Sluggish demand outlook amid a firmer rupee further dampened sentiment. Though there was some modest up—tick in view wedding season offtake, most retail investors’ refrained from making any purchases hoping further slump in prices.

The plunge came after the shiny metal conquered a fresh historic high at the start of the week driven by heavy investment buying spree.

The metal lost more than 3 per cent during the week recording its steepest fall in this current calender year so far.

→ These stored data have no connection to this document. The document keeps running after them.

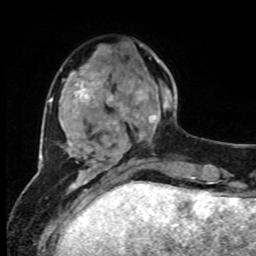
Breast MRI, one axial slice. Position 26 of 80 along the scan axis. Cropped to one breast. Dynamic contrast-enhanced series, time point 2 of 8 at this slice position (early post-contrast). 1.5 T. TE 4.2 ms, TR 7 ms. 256 × 256 image matrix, field of view 170 × 170 mm. Female patient.
Structures marked on this image (semi-automatically segmented with operator editing):
- enhancing-tissue mask used for the functional tumour volume (all voxels passing the contrast-enhancement thresholds inside the analysis volume; usually the tumour): bounding box <126,55,173,136> (left, top, right, bottom; pixels)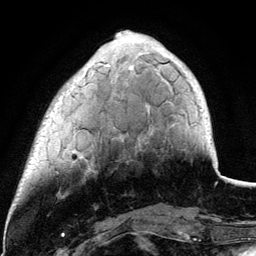
Breast MRI (dynamic contrast-enhanced), one axial slice. Slice 29 of 134 in the series (ordered by position). Cropped to one breast. Dynamic contrast-enhanced series, time point 2 of 6 at this slice position (early post-contrast). 3 T. TE 4.2 ms, TR 7.9 ms. 1.2 mm slice thickness. 256 × 256 image matrix, field of view 170 × 170 mm. Female patient.
Annotated regions visible in this slice (semi-automatic segmentation, software-assisted and operator-edited):
- enhancing-tissue mask used for the functional tumour volume (all voxels passing the contrast-enhancement thresholds inside the analysis volume; usually the tumour): bounding box [x1, y1, x2, y2] px = [73, 62, 149, 158]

Silver also exhibited great volatility throughout the week and fell sharply after scaling to a fresh 12—month high on frantic speculative profit-taking.

On the global front, investors’ confidence in gold was battered after a sudden mid-week sell-off, its biggest one-day fall triggered by growing uncertainty over the recent Greek debt deal and looming fiscal crisis in US amid strong dollar valuations.

The industrial metal also came under renewed selling pressure amid subdued demand.

In New York, gold for the December delivery dropped to USD1,712.70 an ounce from last weekend’s level of USD1,751.40 an ounce.

The March contract also declined to USD 33.28 an ounce.

Standard gold (99.5 purity) commenced strong at Rs 32,525 and moved further to Rs 32,530, but later plummeted to finish at Rs 31,275 from preceding weekend’s level of Rs 32,340, showing a steep fall of Rs 1,065, or 3.29 per cent per 10 grams.

Pure gold (99.9 purity) started higher at Rs 32,665, but later slumped to conclude at Rs 31,430 over its previous close of Rs 32,485, registering a sharp loss of Rs 1,055, or 3.25 per cent per 10 gram.

Silver ready (.999 fineness) opened firm at Rs 64,230 and firmed up further to Rs 64,350 before drifting back to end at Rs 62,735 from its last weekend’s close of Rs 63,960, showing a hefty fall of Rs 1,225, or 1.19 per cent per kg.